Anne Arundel County could see an infusion of chain restaurants in town centers and other areas targeted for economic growth and renewal if a bill being pushed by a trio of local delegates becomes law.
The draft bill would allow the county Board of License Commissioners to grant a second liquor license for restaurant license holders opening an additional establishment -- or two licenses for new applicants whose plans include a restaurant in a targeted area.
The delegates -- Democrats Theodore J. Sophocleus and Mary Ann Love, both of the North County's District 32, and Pasadena Republican John R. Leopold of the 31st -- are hoping to file it by the end of the year, for consideration in the General Assembly session beginning in January.
In Anne Arundel, liquor laws allow one license per restaurant, which prevents chain operations from having multiple locations in, for example, Parole and Glen Burnie. The result has been most chain restaurants with liquor service locating in and around Annapolis -- a prime tourist and business area.
An effect of existing laws is protection for individual, locally owned operations from some competition.
Opponents of the multilicense bill are working on legislation deemed more protective of the owners of individual establishments.

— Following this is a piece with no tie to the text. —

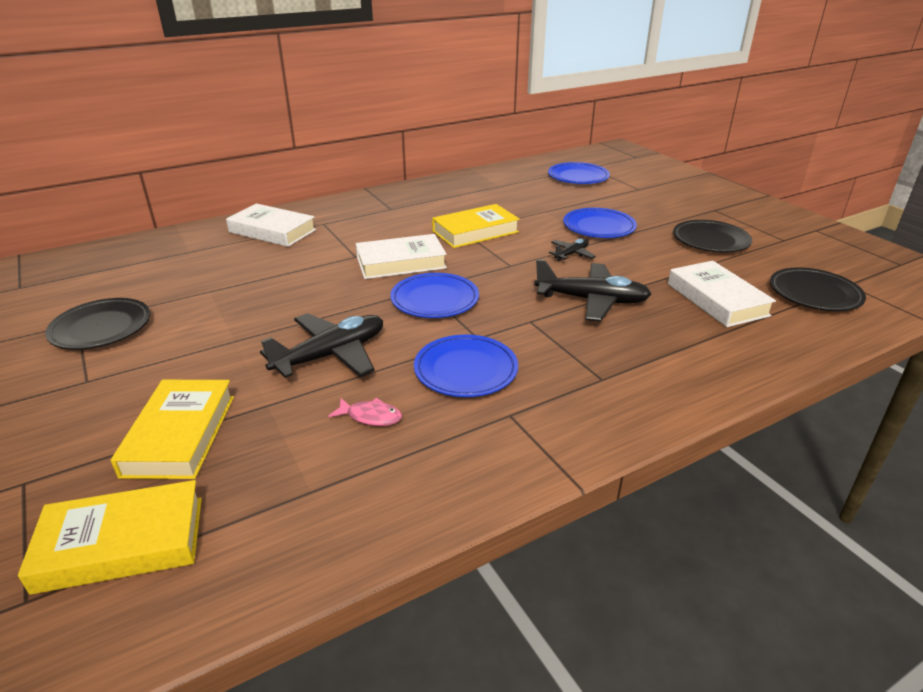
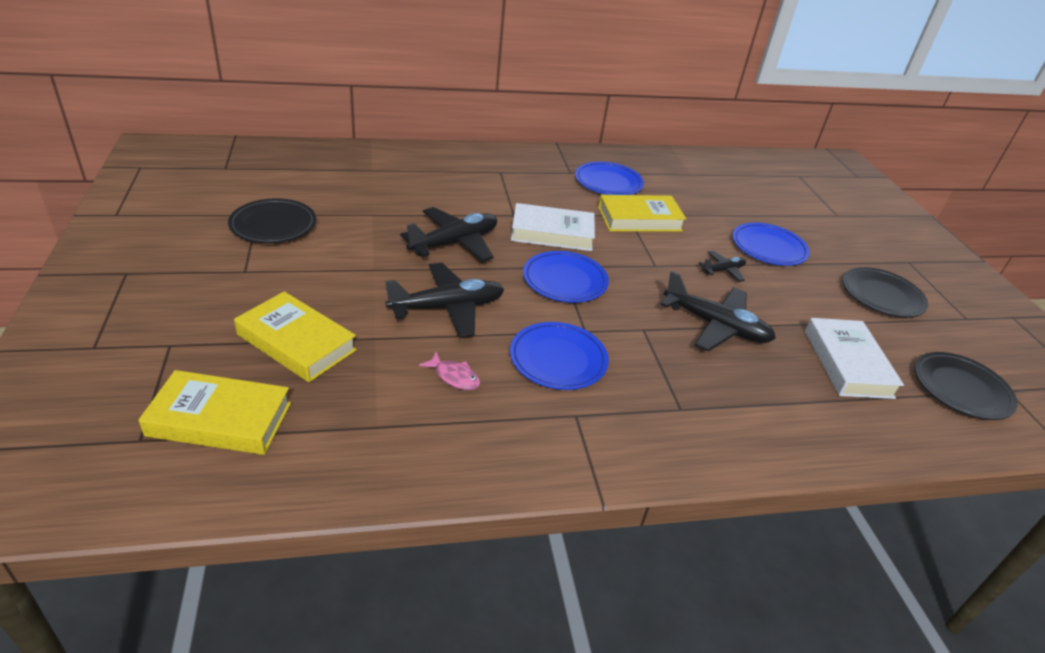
camera: 15 degrees right, 5 degrees up
yellow book [111,380,234,479] -> yellow book turned 75 degrees counterclockwise [234,291,357,382]
white book [226,204,316,247] -> none
blue plate [548,162,610,184] -> blue plate moved to [575,162,644,195]
none -> black plane [400,207,497,262]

Allen Aronstein, president of the Beverage Association, which represents county liquor license holders, said the legislators' bill "is leaning toward all large national franchises" and remains a concern to small-business owners.
The multilicense proposal was drafted by the Multiple Liquor License Study Group, a panel of legislators and county business leaders.

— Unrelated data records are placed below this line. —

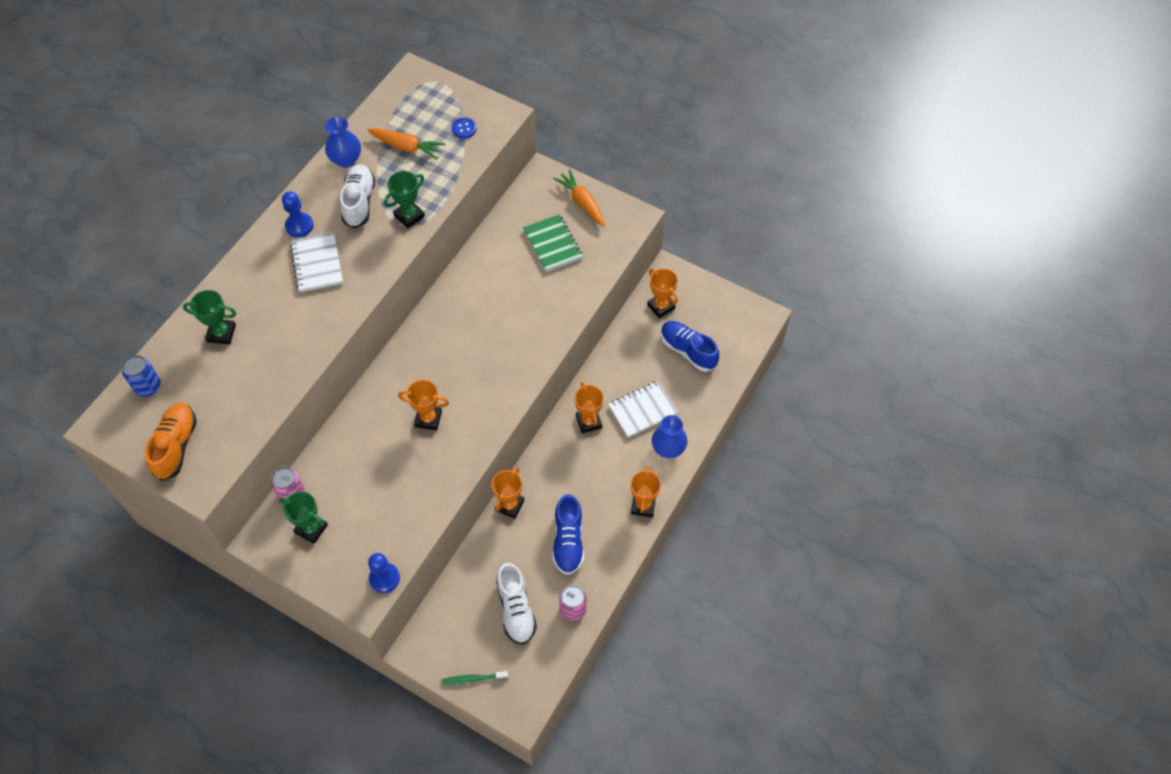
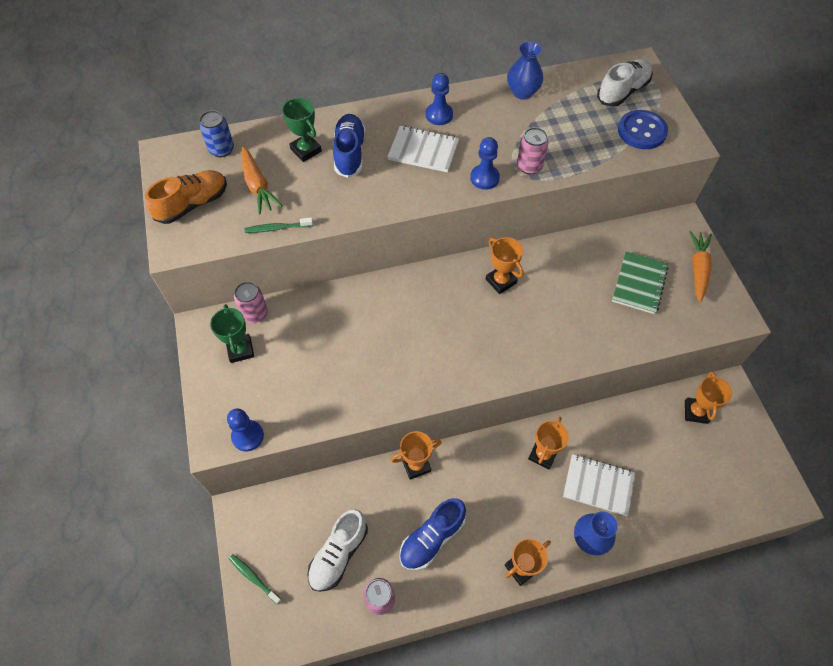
camera: 45 degrees right, 0 degrees up
white notebook [290,232,343,292] -> white notebook turned 75 degrees clockwise [387,126,459,173]
white shoe [340,164,376,228] -> white shoe moved to [597,59,653,107]
orange carrot [367,128,445,160] -> orange carrot moved to [241,147,282,214]
green trophy [384,171,425,228] -> pink can [517,127,549,174]
orange trophy [398,380,449,430] -> orange trophy moved to [486,237,523,294]
blue button [452,117,477,139] -> blue button [618,110,668,149], size x1.83
blue shoe [661,321,719,372] -> blue shoe moved to [333,114,366,178]
none -> green toothbrush [245,217,313,233]
none -> blue pawn [470,137,500,190]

It has emerged after several months of discussion among the panel members, some of whom supported multiple licenses and others who wanted to limit the number of licenses to protect small restaurants and businesses that have long been a part of county's landscape.
"Anne Arundel County needs to be a tenacious competitor," Leopold said. "This [bill] allows us to move forward with economic development initiatives. These are not only job-creating entities, but they also serve as magnets for other economic development."
The proposal would allow a person or company to hold a maximum of two liquor licenses in the county.
The first could be of any class -- for a tavern, restaurant, bar or liquor store -- but the second would be limited to a Class H restaurant license permitting the sale of beer, wine and liquor, or just beer and wine.
That second license would be allowed only for a restaurant at the Village at Waugh Chapel complex, the Baltimore-Washington International Airport business corridor, or in the Glen Burnie, Parole, or Odenton town centers. Shopping centers with a gross area of more than 1 million square feet -- now only Marley Station mall and Annapolis Mall -- are also included in the bill's provisions.
The draft legislation also calls for Anne Arundel Economic Development Corp. and the county Board of License Commissioners to assess the economic impact of the law after five years.
The study group decided to restrict the law's expansion to only two licenses and to areas targeted by the county for growth, so there would be less impact on the small-business owners who are most concerned about being overrun by national chains.
"We wanted to protect the existing businesses," Sophocleus said. "We want to make sure it's a bill everyone can live with."
But the Beverage Association's Aronstein, who was part of the study group, said he is not sure his group can accept it.
He said the association will be drafting another bill allowing multiple licenses, but providing for more protection for small businesses.
That bill might require a chain restaurant to purchase its second license from another county business that is going under, said Jay Schwartz, a lobbyist hired to represent the association during the 2000 legislative session.
"If you need to get one, you should buy one from someone else," Schwartz said.